__GIVEN RECORDS__.
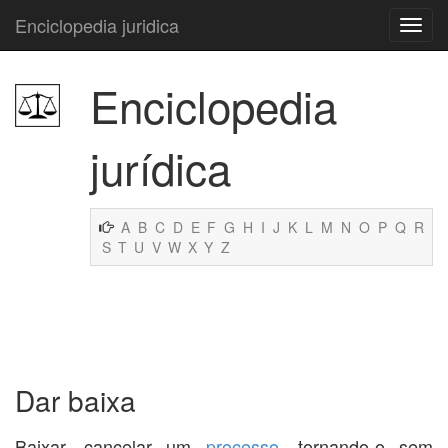
Enciclopedia juridica
Enciclopedia
jurídica
A
B
C
D
E
F
G
H
I
J
K
L
M
N
O
P
Q
R
S
T
U
V
W
X
Y
Z
Dar baixa
Baixar, cancelar um
processo
, tornando-o sem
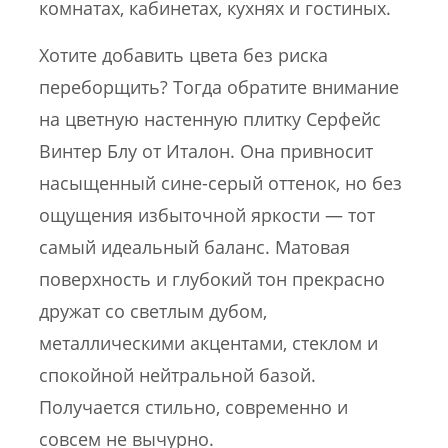
комнатах, кабинетах, кухнях и гостиных.
Хотите добавить цвета без риска
переборщить? Тогда обратите внимание
на цветную настенную плитку Серфейс
Винтер Блу от Италон. Она привносит
насыщенный сине-серый оттенок, но без
ощущения избыточной яркости — тот
самый идеальный баланс. Матовая
поверхность и глубокий тон прекрасно
дружат со светлым дубом,
металлическими акцентами, стеклом и
спокойной нейтральной базой.
Получается стильно, современно и
совсем не вычурно.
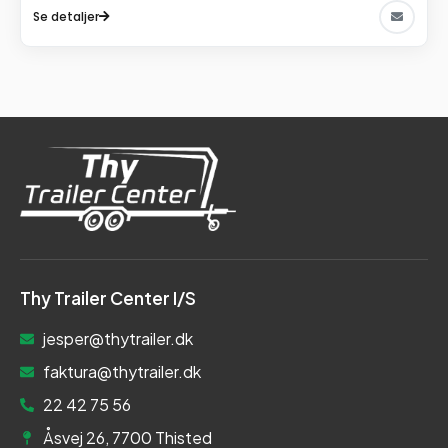
Se detaljer
Thy Trailer Center I/S
jesper@thytrailer.dk
faktura@thytrailer.dk
22 42 75 56
Åsvej 26, 7700 Thisted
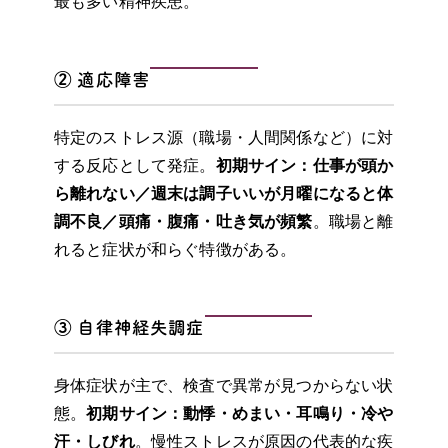
最も多い精神疾患。
② 適応障害
特定のストレス源（職場・人間関係など）に対
する反応として発症。
初期サイン：仕事が頭か
ら離れない／週末は調子いいが月曜になると体
調不良／頭痛・腹痛・吐き気が頻繁
。職場と離
れると症状が和らぐ特徴がある。
③ 自律神経失調症
身体症状が主で、検査で異常が見つからない状
態。
初期サイン：動悸・めまい・耳鳴り・冷や
汗・しびれ
。慢性ストレスが原因の代表的な疾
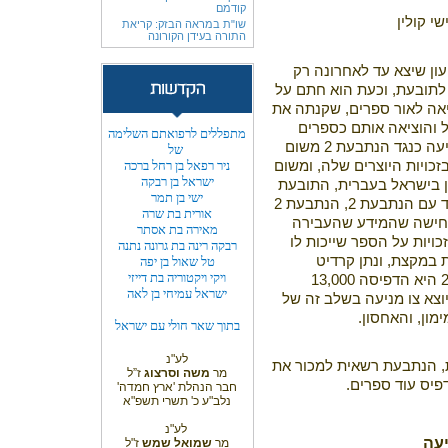
קודמם
י קולין
שו"ת במראה הבזק: קריאת
התורה בעידן הקורונה
ון שיצא עד לאחרונה רק
ת וקומיקס לתובעת, וכעת הוא חתם על
ברה שמוציאה לאור ספרים, שקנתה את
 והוציאה אותם כספרים
מתפללים לרפואתם השלימה
בעברית. התובעת ביקשה להוציא צו מניעה כנגד הנתבעת 2 משום
של
ויות היוצרים שלה, ומשום
ניר רפאל בן רחל ברכה
ישראל בן רבקה
 בישראל בעברית, התובעת
ישי בן תמר
טענה שהיא היתה בקשר עם אדם שעבד עם הנתבעת 2, הנתבעת 2
אורית בת שרה
חישה שהמידע שהעבירה
מאירה בת אסתר
ה. הנתבע 1 טוען שהזכויות על הספר שייכות לו
רבקה רינה בת גרונה נתנה
 במקצת, ונתן קרדיט
טל שאול בן יפה
ויקי ויקטוריה בת דייזי
לתובעת בשער הספר. לדברי הנתבעת 2 היא הדפיסה 13,000
ישראל עמיחי בן לאה
מכרו 3,000, במידה ויוצא צו מניעה בשלב זה של
מון, והאחסון.
בתוך שאר חולי עם ישראל
לע"נ
, הנתבעת רשאית למכור את
מר
משה וסרצוג
ז”ל
פיס עוד ספרים.
חבר הנהלת 'ארץ חמדה'
נלב"ע כ' תשרי תשפ"א
לע"נ
יעה
מר
שמואל שמש
ז"ל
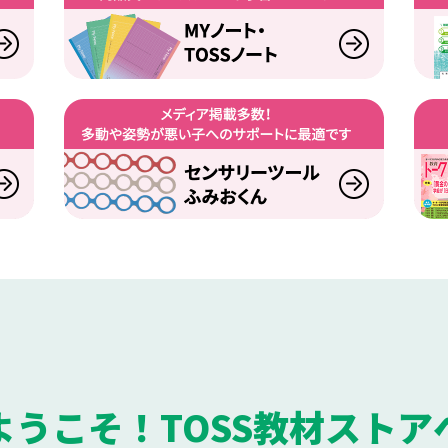
ようこそ！TOSS教材ストア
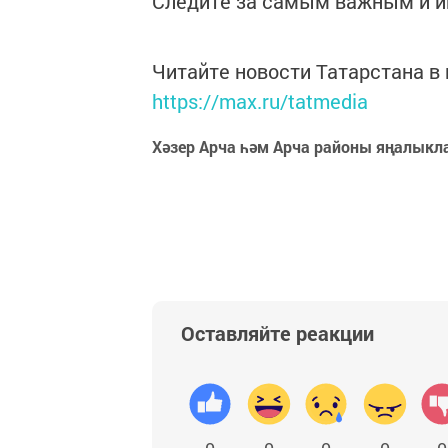
Следите за самым важным и 
Читайте новости Татарстана 
https://max.ru/tatmedia
Хәзер Арча һәм Арча районы яңалыкл
Оставляйте реакции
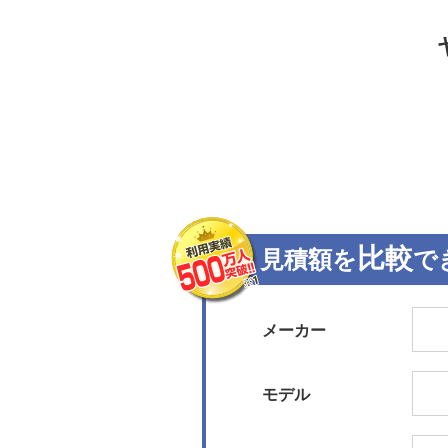
比較
見積額を
で
メーカー
モデル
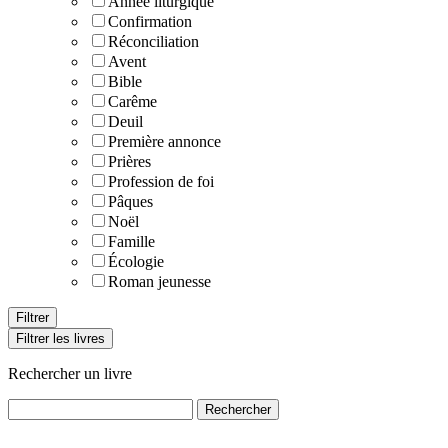
Année liturgique
Confirmation
Réconciliation
Avent
Bible
Carême
Deuil
Première annonce
Prières
Profession de foi
Pâques
Noël
Famille
Écologie
Roman jeunesse
Filtrer les livres
Rechercher un livre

__EXERCISE REQUIREMENTS__.
Locate and copy each line in the data above that includes the word "מניעה".

__FINISHED TASK__.
בעברית. התובעת ביקשה להוציא צו מניעה כנגד הנתבעת 2 משום
מכרו 3,000, במידה ויוצא צו מניעה בשלב זה של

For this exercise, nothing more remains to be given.